§ **Provided data**

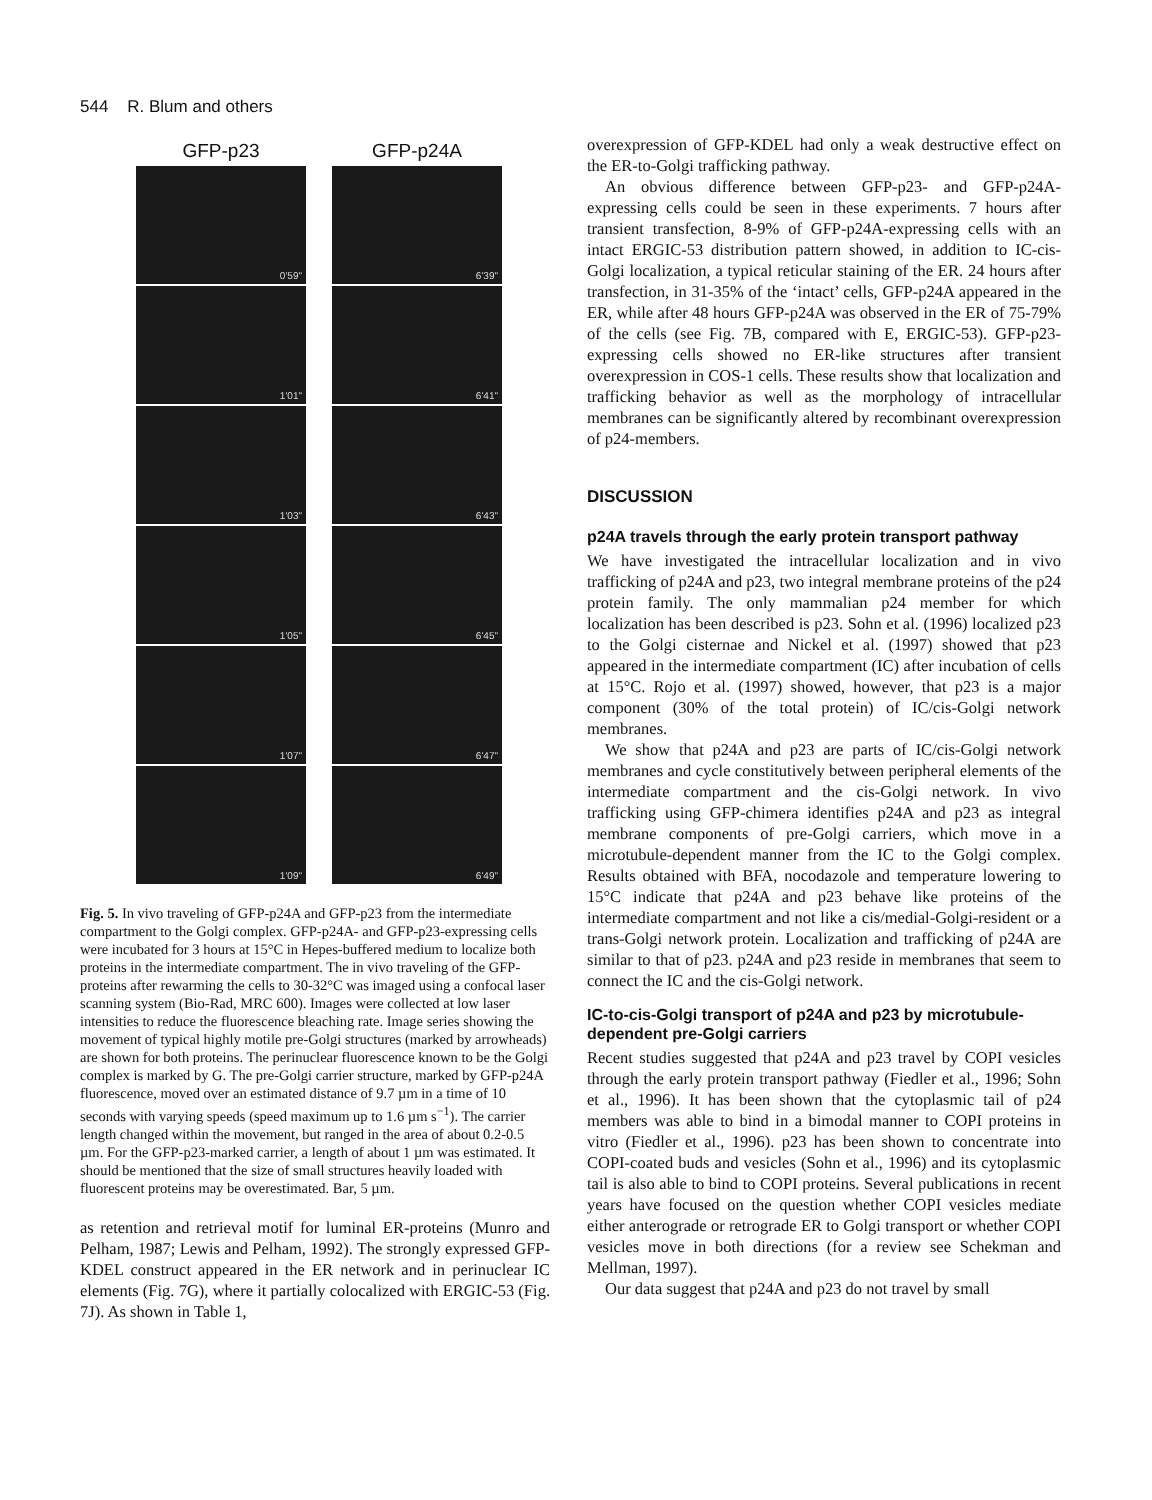544 R. Blum and others
GFP-p23
0'59"
1'01"
1'03"
1'05"
1'07"
1'09"
GFP-p24A
6'39"
6'41"
6'43"
6'45"
6'47"
6'49"
Fig. 5. In vivo traveling of GFP-p24A and GFP-p23 from the intermediate compartment to the Golgi complex. GFP-p24A- and GFP-p23-expressing cells were incubated for 3 hours at 15°C in Hepes-buffered medium to localize both proteins in the intermediate compartment. The in vivo traveling of the GFP-proteins after rewarming the cells to 30-32°C was imaged using a confocal laser scanning system (Bio-Rad, MRC 600). Images were collected at low laser intensities to reduce the fluorescence bleaching rate. Image series showing the movement of typical highly motile pre-Golgi structures (marked by arrowheads) are shown for both proteins. The perinuclear fluorescence known to be the Golgi complex is marked by G. The pre-Golgi carrier structure, marked by GFP-p24A fluorescence, moved over an estimated distance of 9.7 µm in a time of 10 seconds with varying speeds (speed maximum up to 1.6 µm s<sup>−1</sup>). The carrier length changed within the movement, but ranged in the area of about 0.2-0.5 µm. For the GFP-p23-marked carrier, a length of about 1 µm was estimated. It should be mentioned that the size of small structures heavily loaded with fluorescent proteins may be overestimated. Bar, 5 µm.
as retention and retrieval motif for luminal ER-proteins (Munro and Pelham, 1987; Lewis and Pelham, 1992). The strongly expressed GFP-KDEL construct appeared in the ER network and in perinuclear IC elements (Fig. 7G), where it partially colocalized with ERGIC-53 (Fig. 7J). As shown in Table 1,
overexpression of GFP-KDEL had only a weak destructive effect on the ER-to-Golgi trafficking pathway.
An obvious difference between GFP-p23- and GFP-p24A-expressing cells could be seen in these experiments. 7 hours after transient transfection, 8-9% of GFP-p24A-expressing cells with an intact ERGIC-53 distribution pattern showed, in addition to IC-cis-Golgi localization, a typical reticular staining of the ER. 24 hours after transfection, in 31-35% of the ‘intact’ cells, GFP-p24A appeared in the ER, while after 48 hours GFP-p24A was observed in the ER of 75-79% of the cells (see Fig. 7B, compared with E, ERGIC-53). GFP-p23-expressing cells showed no ER-like structures after transient overexpression in COS-1 cells. These results show that localization and trafficking behavior as well as the morphology of intracellular membranes can be significantly altered by recombinant overexpression of p24-members.
DISCUSSION
p24A travels through the early protein transport pathway
We have investigated the intracellular localization and in vivo trafficking of p24A and p23, two integral membrane proteins of the p24 protein family. The only mammalian p24 member for which localization has been described is p23. Sohn et al. (1996) localized p23 to the Golgi cisternae and Nickel et al. (1997) showed that p23 appeared in the intermediate compartment (IC) after incubation of cells at 15°C. Rojo et al. (1997) showed, however, that p23 is a major component (30% of the total protein) of IC/cis-Golgi network membranes.
We show that p24A and p23 are parts of IC/cis-Golgi network membranes and cycle constitutively between peripheral elements of the intermediate compartment and the cis-Golgi network. In vivo trafficking using GFP-chimera identifies p24A and p23 as integral membrane components of pre-Golgi carriers, which move in a microtubule-dependent manner from the IC to the Golgi complex. Results obtained with BFA, nocodazole and temperature lowering to 15°C indicate that p24A and p23 behave like proteins of the intermediate compartment and not like a cis/medial-Golgi-resident or a trans-Golgi network protein. Localization and trafficking of p24A are similar to that of p23. p24A and p23 reside in membranes that seem to connect the IC and the cis-Golgi network.
IC-to-cis-Golgi transport of p24A and p23 by microtubule-dependent pre-Golgi carriers
Recent studies suggested that p24A and p23 travel by COPI vesicles through the early protein transport pathway (Fiedler et al., 1996; Sohn et al., 1996). It has been shown that the cytoplasmic tail of p24 members was able to bind in a bimodal manner to COPI proteins in vitro (Fiedler et al., 1996). p23 has been shown to concentrate into COPI-coated buds and vesicles (Sohn et al., 1996) and its cytoplasmic tail is also able to bind to COPI proteins. Several publications in recent years have focused on the question whether COPI vesicles mediate either anterograde or retrograde ER to Golgi transport or whether COPI vesicles move in both directions (for a review see Schekman and Mellman, 1997).
Our data suggest that p24A and p23 do not travel by small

§ **What to work on**
Restate the data above word for word, so that the only difference is the missing pictures.

§ **Result of this task**
544 R. Blum and others
GFP-p23
0'59"
1'01"
1'03"
1'05"
1'07"
1'09"
GFP-p24A
6'39"
6'41"
6'43"
6'45"
6'47"
6'49"
Fig. 5. In vivo traveling of GFP-p24A and GFP-p23 from the intermediate compartment to the Golgi complex. GFP-p24A- and GFP-p23-expressing cells were incubated for 3 hours at 15°C in Hepes-buffered medium to localize both proteins in the intermediate compartment. The in vivo traveling of the GFP-proteins after rewarming the cells to 30-32°C was imaged using a confocal laser scanning system (Bio-Rad, MRC 600). Images were collected at low laser intensities to reduce the fluorescence bleaching rate. Image series showing the movement of typical highly motile pre-Golgi structures (marked by arrowheads) are shown for both proteins. The perinuclear fluorescence known to be the Golgi complex is marked by G. The pre-Golgi carrier structure, marked by GFP-p24A fluorescence, moved over an estimated distance of 9.7 µm in a time of 10 seconds with varying speeds (speed maximum up to 1.6 µm s<sup>−1</sup>). The carrier length changed within the movement, but ranged in the area of about 0.2-0.5 µm. For the GFP-p23-marked carrier, a length of about 1 µm was estimated. It should be mentioned that the size of small structures heavily loaded with fluorescent proteins may be overestimated. Bar, 5 µm.
as retention and retrieval motif for luminal ER-proteins (Munro and Pelham, 1987; Lewis and Pelham, 1992). The strongly expressed GFP-KDEL construct appeared in the ER network and in perinuclear IC elements (Fig. 7G), where it partially colocalized with ERGIC-53 (Fig. 7J). As shown in Table 1,
overexpression of GFP-KDEL had only a weak destructive effect on the ER-to-Golgi trafficking pathway.
An obvious difference between GFP-p23- and GFP-p24A-expressing cells could be seen in these experiments. 7 hours after transient transfection, 8-9% of GFP-p24A-expressing cells with an intact ERGIC-53 distribution pattern showed, in addition to IC-cis-Golgi localization, a typical reticular staining of the ER. 24 hours after transfection, in 31-35% of the ‘intact’ cells, GFP-p24A appeared in the ER, while after 48 hours GFP-p24A was observed in the ER of 75-79% of the cells (see Fig. 7B, compared with E, ERGIC-53). GFP-p23-expressing cells showed no ER-like structures after transient overexpression in COS-1 cells. These results show that localization and trafficking behavior as well as the morphology of intracellular membranes can be significantly altered by recombinant overexpression of p24-members.
DISCUSSION
p24A travels through the early protein transport pathway
We have investigated the intracellular localization and in vivo trafficking of p24A and p23, two integral membrane proteins of the p24 protein family. The only mammalian p24 member for which localization has been described is p23. Sohn et al. (1996) localized p23 to the Golgi cisternae and Nickel et al. (1997) showed that p23 appeared in the intermediate compartment (IC) after incubation of cells at 15°C. Rojo et al. (1997) showed, however, that p23 is a major component (30% of the total protein) of IC/cis-Golgi network membranes.
We show that p24A and p23 are parts of IC/cis-Golgi network membranes and cycle constitutively between peripheral elements of the intermediate compartment and the cis-Golgi network. In vivo trafficking using GFP-chimera identifies p24A and p23 as integral membrane components of pre-Golgi carriers, which move in a microtubule-dependent manner from the IC to the Golgi complex. Results obtained with BFA, nocodazole and temperature lowering to 15°C indicate that p24A and p23 behave like proteins of the intermediate compartment and not like a cis/medial-Golgi-resident or a trans-Golgi network protein. Localization and trafficking of p24A are similar to that of p23. p24A and p23 reside in membranes that seem to connect the IC and the cis-Golgi network.
IC-to-cis-Golgi transport of p24A and p23 by microtubule-dependent pre-Golgi carriers
Recent studies suggested that p24A and p23 travel by COPI vesicles through the early protein transport pathway (Fiedler et al., 1996; Sohn et al., 1996). It has been shown that the cytoplasmic tail of p24 members was able to bind in a bimodal manner to COPI proteins in vitro (Fiedler et al., 1996). p23 has been shown to concentrate into COPI-coated buds and vesicles (Sohn et al., 1996) and its cytoplasmic tail is also able to bind to COPI proteins. Several publications in recent years have focused on the question whether COPI vesicles mediate either anterograde or retrograde ER to Golgi transport or whether COPI vesicles move in both directions (for a review see Schekman and Mellman, 1997).
Our data suggest that p24A and p23 do not travel by small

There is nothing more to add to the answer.